In a recent U.S. Supreme Court opinion dealing with the oppressive tax treatment of marijuana businesses, Justice Clarence Thomas expressed frustration, writing that “the federal government’s current approach is a half-in, half-out regime that simultaneously tolerates and forbids local use of marijuana.” Thomas suggested the Supreme Court’s ruling in 2005 upholding federal laws making marijuana possession illegal may now be out of date. Considering the deference a conservative jurist like Thomas typically shows to the legislative branch, this is an extraordinary indictment of the current state of affairs.
Justice Thomas sees what we see. Treating heroin and marijuana the same under federal law makes no sense.
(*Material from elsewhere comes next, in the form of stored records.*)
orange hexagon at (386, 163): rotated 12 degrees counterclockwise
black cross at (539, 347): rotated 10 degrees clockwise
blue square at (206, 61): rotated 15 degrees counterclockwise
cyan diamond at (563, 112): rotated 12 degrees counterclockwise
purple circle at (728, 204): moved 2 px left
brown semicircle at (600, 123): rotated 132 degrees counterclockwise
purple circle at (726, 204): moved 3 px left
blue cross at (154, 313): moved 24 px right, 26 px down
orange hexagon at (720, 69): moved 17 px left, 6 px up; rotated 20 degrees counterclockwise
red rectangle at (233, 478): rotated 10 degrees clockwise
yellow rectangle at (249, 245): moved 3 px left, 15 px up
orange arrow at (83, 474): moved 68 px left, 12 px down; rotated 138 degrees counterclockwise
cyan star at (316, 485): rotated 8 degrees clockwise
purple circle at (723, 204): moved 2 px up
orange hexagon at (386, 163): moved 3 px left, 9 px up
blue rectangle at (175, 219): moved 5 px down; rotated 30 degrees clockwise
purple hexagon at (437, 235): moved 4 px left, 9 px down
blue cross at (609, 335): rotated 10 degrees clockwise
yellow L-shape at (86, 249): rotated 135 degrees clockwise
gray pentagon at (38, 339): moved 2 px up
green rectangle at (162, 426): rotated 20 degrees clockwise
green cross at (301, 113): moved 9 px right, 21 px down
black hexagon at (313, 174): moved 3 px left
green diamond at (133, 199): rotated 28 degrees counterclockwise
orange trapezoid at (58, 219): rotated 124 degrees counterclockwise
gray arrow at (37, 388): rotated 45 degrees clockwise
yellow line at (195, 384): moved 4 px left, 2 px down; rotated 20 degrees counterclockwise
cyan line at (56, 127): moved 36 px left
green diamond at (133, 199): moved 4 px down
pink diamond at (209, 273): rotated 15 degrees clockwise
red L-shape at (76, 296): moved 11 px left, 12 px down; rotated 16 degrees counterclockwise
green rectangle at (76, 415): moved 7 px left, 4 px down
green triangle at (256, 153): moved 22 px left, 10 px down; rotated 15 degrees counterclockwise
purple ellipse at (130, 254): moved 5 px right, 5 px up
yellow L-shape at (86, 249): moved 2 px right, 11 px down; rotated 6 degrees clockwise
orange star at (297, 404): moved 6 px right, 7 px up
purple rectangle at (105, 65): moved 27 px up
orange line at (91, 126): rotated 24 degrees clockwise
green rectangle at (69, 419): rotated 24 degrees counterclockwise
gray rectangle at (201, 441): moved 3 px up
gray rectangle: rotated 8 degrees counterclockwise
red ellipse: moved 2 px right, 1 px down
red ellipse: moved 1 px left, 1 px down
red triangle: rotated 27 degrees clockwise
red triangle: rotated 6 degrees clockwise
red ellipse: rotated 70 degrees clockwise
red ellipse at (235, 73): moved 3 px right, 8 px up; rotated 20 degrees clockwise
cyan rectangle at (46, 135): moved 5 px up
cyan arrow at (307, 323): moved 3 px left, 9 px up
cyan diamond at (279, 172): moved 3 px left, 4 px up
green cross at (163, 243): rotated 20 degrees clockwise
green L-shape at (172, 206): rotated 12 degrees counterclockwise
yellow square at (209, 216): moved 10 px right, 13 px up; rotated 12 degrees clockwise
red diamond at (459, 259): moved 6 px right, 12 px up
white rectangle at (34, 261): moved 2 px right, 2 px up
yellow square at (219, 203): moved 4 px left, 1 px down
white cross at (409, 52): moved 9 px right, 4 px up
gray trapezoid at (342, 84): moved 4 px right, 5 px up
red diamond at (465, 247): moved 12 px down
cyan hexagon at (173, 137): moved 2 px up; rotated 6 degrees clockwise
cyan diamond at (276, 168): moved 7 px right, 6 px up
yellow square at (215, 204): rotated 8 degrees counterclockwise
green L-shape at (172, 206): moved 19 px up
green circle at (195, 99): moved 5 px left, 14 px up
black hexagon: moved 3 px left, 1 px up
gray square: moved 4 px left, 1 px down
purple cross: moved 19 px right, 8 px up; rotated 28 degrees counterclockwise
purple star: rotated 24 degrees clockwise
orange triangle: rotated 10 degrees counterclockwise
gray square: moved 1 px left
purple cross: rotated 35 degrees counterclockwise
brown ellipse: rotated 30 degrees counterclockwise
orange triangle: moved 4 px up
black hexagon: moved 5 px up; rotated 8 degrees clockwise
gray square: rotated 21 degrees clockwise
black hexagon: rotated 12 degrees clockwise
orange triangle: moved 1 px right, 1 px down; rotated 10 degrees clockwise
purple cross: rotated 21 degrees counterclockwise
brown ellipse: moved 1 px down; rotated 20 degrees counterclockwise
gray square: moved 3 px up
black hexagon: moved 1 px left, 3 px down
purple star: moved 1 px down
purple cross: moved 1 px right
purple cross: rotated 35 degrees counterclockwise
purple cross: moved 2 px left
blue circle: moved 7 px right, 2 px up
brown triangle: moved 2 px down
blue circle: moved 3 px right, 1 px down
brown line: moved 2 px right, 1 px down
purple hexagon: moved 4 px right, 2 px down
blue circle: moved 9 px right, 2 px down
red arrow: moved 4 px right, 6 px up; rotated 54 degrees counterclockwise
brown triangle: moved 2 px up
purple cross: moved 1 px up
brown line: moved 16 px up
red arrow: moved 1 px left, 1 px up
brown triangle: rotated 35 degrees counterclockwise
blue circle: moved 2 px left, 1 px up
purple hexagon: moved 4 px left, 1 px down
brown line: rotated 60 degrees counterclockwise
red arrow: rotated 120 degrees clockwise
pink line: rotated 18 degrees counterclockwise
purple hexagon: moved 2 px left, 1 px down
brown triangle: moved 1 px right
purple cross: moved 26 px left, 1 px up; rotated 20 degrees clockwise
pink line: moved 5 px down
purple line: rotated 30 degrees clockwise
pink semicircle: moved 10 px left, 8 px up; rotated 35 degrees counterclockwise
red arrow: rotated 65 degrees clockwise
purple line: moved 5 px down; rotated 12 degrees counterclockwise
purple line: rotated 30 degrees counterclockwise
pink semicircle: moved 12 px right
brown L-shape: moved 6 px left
The solution is simple. Congress should get out of the marijuana business. The states, the great “laboratories of democracy” in our federalist system of government, are responding to the will of the people and crafting marijuana systems that work for their residents.
Of course, state marijuana regulation in Florida looks different than it does in Colorado. In Florida, we have a tightly regulated medical marijuana market that avoids pot shops on every street corner. In Colorado, there is recreational marijuana everywhere. That’s OK. Florida and Colorado are different.
If Congress wants to regain the trust of the American people, they should start by getting out of the way of the states on marijuana policy.